The output of the model gives us the proportion of variance explained, for each gene, by clone, line, plate, cdr and residuals.
varPart.df <- as.data.frame(
read.table("data/variance_components/fit_per_gene_highVar.csv", sep = ","))
colnames(varPart.df) <- c("clone", "line", "plate", "cdr", "residuals")
varPart.df$gene_id <- rownames(varPart.df)
varPart.df <- as_data_frame(varPart.df)
head(varPart.df)
# A tibble: 6 x 6
clone line plate cdr residuals gene_id
<dbl> <dbl> <dbl> <dbl> <dbl> <chr>
1 3.54e- 3 0.0179 0.0216 0.0124 0.945 ENSG00000001167_NFYA
2 0. 0.167 0.0215 0.0354 0.776 ENSG00000001626_CFTR
3 0. 0.00580 0.0143 0.000248 0.980 ENSG00000001629_ANKIB1
4 5.35e- 3 0.0194 0.0215 0.0152 0.939 ENSG00000001631_KRIT1
5 9.73e-15 0.369 0.00582 0.0336 0.592 ENSG00000002016_RAD52
6 0. 0.125 0.0827 0.0143 0.778 ENSG00000002330_BAD
We ran the analysis for 4998 highly variable genes (as identified using methods in the scran
package).
We detect 194 genes with more than 5% of variance explained by clone and 1034 genes for which variance explained by clone is both greater than 1% and also greater than the variance explained by plate (a good proxy for technical effects on variability in gene expression between cells).
varPart.mel <- tidyr::gather(varPart.df, key = "variable", value = "value",
-gene_id)
dat_dir <- "data/variance_components/donorVar/"
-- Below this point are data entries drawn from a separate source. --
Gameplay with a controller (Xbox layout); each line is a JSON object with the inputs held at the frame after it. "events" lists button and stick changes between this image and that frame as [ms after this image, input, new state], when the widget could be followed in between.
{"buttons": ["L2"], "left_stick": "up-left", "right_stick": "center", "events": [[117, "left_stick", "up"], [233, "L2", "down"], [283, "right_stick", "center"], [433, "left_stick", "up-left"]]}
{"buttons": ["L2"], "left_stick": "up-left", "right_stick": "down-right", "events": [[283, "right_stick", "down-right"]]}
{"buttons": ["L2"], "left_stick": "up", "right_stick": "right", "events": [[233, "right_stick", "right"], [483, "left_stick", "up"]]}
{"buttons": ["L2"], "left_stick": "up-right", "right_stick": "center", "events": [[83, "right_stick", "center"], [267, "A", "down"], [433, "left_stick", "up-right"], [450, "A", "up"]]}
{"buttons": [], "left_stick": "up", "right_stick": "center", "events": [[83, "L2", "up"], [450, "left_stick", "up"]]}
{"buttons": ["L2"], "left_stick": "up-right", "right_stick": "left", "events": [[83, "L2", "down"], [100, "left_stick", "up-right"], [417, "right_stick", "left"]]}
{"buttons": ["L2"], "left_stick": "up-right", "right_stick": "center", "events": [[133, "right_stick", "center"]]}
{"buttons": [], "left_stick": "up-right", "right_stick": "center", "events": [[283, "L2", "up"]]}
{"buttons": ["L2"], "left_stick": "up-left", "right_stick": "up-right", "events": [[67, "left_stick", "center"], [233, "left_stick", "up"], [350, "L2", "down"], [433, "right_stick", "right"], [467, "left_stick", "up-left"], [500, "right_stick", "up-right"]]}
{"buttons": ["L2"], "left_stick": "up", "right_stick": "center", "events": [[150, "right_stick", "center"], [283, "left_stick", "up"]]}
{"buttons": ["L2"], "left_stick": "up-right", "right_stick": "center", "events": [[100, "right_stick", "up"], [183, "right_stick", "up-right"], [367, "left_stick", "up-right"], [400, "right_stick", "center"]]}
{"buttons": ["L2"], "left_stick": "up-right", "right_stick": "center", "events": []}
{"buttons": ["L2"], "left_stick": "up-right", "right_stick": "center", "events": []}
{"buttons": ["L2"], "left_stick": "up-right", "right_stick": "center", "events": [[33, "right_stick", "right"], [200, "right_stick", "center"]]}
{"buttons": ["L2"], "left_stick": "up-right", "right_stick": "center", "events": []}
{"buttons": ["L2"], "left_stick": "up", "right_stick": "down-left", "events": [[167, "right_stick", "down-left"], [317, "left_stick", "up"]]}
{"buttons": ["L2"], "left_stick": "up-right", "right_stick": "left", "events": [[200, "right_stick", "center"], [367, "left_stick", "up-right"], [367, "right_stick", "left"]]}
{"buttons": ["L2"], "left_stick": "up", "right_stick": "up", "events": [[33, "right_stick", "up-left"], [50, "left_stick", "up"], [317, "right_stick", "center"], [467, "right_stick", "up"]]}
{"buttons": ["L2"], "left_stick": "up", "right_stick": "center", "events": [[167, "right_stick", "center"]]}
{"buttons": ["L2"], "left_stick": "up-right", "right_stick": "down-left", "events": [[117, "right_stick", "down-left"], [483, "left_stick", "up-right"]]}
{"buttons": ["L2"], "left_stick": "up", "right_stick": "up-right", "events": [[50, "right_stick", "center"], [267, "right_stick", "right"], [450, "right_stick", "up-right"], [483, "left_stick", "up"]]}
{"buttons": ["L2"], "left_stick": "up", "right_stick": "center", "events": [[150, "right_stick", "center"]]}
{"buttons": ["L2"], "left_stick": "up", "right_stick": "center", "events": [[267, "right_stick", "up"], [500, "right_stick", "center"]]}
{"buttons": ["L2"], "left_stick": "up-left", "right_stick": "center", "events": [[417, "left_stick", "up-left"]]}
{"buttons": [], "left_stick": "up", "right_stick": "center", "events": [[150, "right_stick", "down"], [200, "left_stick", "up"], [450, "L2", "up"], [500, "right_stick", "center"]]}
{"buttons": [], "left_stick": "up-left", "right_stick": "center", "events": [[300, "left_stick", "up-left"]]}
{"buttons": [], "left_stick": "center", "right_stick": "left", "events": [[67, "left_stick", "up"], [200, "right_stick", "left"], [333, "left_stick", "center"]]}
fig.violin <- varPart.mel %>%
dplyr::mutate(variable = replace(variable, variable == "cdr",
"cell. det. rate")) %>%
dplyr::mutate(variable = factor(variable,
levels = c("residuals", "cell. det. rate",
"plate", "line", "clone"))) %>%
ggplot(aes(x = variable, y = 100 * value)) +
geom_violin(aes(fill = variable), scale = "width") +
geom_boxplot(width = 0.07, fill = "grey", outlier.colour = "black") +
ylab("Variance explained (%)") +
xlab("") +
scale_fill_manual(values = c("gray70", "#f7efe2", "#f9a603", "#f25c00",
"#f70025")) +
coord_flip() +
theme(legend.position = "none") +
theme(plot.title = element_text(hjust = 0.5))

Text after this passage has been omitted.